3 of the 'big 4' ASX banks have seen their share prices crater in 2020 – going from historically normal prices to levels we haven't seen since at least the GFC, if not the 1990s.
Even Commonwealth Bank of Australia (ASX: CBA) has seen its market capitalisation cut by over a third since February. Back then (an eternity ago), Commonwealth Bank was competing neck-and-neck with CSL Limited (ASX: CSL) for the title of the ASX's biggest company.
Now, the contest is effectively over. CSL's current market cap is now close to $139 billion, while Commonwealth Bank is sitting at just under $107 billion.
But when you put things in perspective, Commonwealth is actually doing ok.

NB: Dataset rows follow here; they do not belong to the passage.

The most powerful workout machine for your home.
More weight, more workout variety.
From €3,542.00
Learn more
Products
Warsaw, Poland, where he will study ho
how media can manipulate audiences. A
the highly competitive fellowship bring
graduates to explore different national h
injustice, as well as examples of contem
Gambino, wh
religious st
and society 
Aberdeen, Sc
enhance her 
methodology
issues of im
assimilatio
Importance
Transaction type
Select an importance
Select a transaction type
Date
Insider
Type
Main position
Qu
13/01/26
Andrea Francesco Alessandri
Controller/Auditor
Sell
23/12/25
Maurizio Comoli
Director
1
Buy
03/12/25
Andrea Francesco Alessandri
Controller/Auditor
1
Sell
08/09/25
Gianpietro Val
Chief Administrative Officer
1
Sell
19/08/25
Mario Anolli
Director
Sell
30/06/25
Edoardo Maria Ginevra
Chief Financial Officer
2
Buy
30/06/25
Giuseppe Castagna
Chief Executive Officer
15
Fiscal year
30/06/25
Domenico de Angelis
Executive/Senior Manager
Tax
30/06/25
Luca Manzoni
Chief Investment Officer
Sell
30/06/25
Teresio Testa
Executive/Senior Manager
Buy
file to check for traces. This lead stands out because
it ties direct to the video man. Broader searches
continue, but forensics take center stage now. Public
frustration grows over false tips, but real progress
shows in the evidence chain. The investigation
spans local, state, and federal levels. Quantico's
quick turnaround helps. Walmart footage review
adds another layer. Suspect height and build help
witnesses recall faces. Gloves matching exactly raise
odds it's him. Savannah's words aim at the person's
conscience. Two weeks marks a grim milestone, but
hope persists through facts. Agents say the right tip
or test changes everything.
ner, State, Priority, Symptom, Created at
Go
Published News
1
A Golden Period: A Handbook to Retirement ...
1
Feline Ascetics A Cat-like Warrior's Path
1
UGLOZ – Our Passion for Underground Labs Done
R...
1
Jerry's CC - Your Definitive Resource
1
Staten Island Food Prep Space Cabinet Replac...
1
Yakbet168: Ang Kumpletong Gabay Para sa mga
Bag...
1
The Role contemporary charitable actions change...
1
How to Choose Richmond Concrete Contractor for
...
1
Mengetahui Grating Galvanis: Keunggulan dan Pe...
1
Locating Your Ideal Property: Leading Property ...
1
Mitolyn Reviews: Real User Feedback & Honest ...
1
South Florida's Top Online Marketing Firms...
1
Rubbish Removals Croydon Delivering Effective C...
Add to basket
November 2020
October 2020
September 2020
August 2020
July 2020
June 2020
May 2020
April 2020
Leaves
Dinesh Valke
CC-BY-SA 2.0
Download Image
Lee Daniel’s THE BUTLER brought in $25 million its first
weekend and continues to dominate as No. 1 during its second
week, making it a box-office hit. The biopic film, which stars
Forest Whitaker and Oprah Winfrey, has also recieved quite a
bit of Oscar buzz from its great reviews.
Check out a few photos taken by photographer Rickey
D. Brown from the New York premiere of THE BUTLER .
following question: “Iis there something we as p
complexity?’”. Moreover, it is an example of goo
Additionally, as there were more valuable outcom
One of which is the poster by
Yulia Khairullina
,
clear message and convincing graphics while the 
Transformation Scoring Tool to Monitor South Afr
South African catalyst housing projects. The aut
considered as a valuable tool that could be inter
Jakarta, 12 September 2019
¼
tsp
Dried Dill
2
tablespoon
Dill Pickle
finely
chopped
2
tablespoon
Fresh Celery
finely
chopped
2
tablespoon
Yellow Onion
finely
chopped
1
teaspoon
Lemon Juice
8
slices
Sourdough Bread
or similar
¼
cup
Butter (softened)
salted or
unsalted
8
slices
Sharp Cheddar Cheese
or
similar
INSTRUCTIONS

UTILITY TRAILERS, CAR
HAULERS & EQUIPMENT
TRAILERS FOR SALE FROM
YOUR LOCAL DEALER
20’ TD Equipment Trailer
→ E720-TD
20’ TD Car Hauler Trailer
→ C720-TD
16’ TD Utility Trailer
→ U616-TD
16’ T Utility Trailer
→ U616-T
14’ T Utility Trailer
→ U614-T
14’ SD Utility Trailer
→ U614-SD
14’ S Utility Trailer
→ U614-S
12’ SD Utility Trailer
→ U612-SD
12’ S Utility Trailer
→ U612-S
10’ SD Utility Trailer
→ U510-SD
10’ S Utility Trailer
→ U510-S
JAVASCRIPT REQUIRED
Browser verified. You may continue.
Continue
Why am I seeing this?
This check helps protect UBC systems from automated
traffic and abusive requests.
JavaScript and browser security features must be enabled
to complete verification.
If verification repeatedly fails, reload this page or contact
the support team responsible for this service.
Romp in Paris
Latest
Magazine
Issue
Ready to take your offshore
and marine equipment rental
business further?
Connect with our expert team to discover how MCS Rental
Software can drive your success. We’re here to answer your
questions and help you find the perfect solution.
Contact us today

Westpac Banking Corp (ASX: WBC) has seen its size cut in half over the past year. It's a similar story with National Australia Bank Ltd (ASX: NAB) and Australia and New Zealand Banking Group Ltd (ASX: ANZ).
No more dividends from ASX bank shares?
Of course, a large driver of these share price crashes has been the realisation by the market that the big 4 banks are unlikely to fulfil the role that most investors expect from them in a portfolio in 2020 – providing a large source of dividend income and franking credits.
NAB has already come out with a 64% cut to its interim dividend for 2020. NAB investors are looking at receiving a 30 cents per share dividend in July. Last year, the same dividend came in at 83 cents (and the year before that – 99 cents).
ANZ shocked its investors this week when it declared its interim dividend 'deferred'.
And whilst we haven't yet heard from Westpac, I don't think anyone is expecting a different story there!
On current prices, NAB's new dividend (if annualised) would equate to a yield of 3.69% for new investors – which is one of the lowest starting yields NAB has offered in living memory. But for anyone who has bought NAB shares in a year that wasn't 2020, it's a far sadder story still.
So is this the 'new normal' for ASX banking shares? Dividend lords of the ASX no longer?
Well, unfortunately, I think the factors that are driving the banks' dividends lower will be here to stay for a while. In my opinion, we're a long way until credit growth starts growing again in the Australian economy, let alone interest rates coming off their zero baseline.
The banks might return to their former dividend glory one day, but I don't think that day is soon.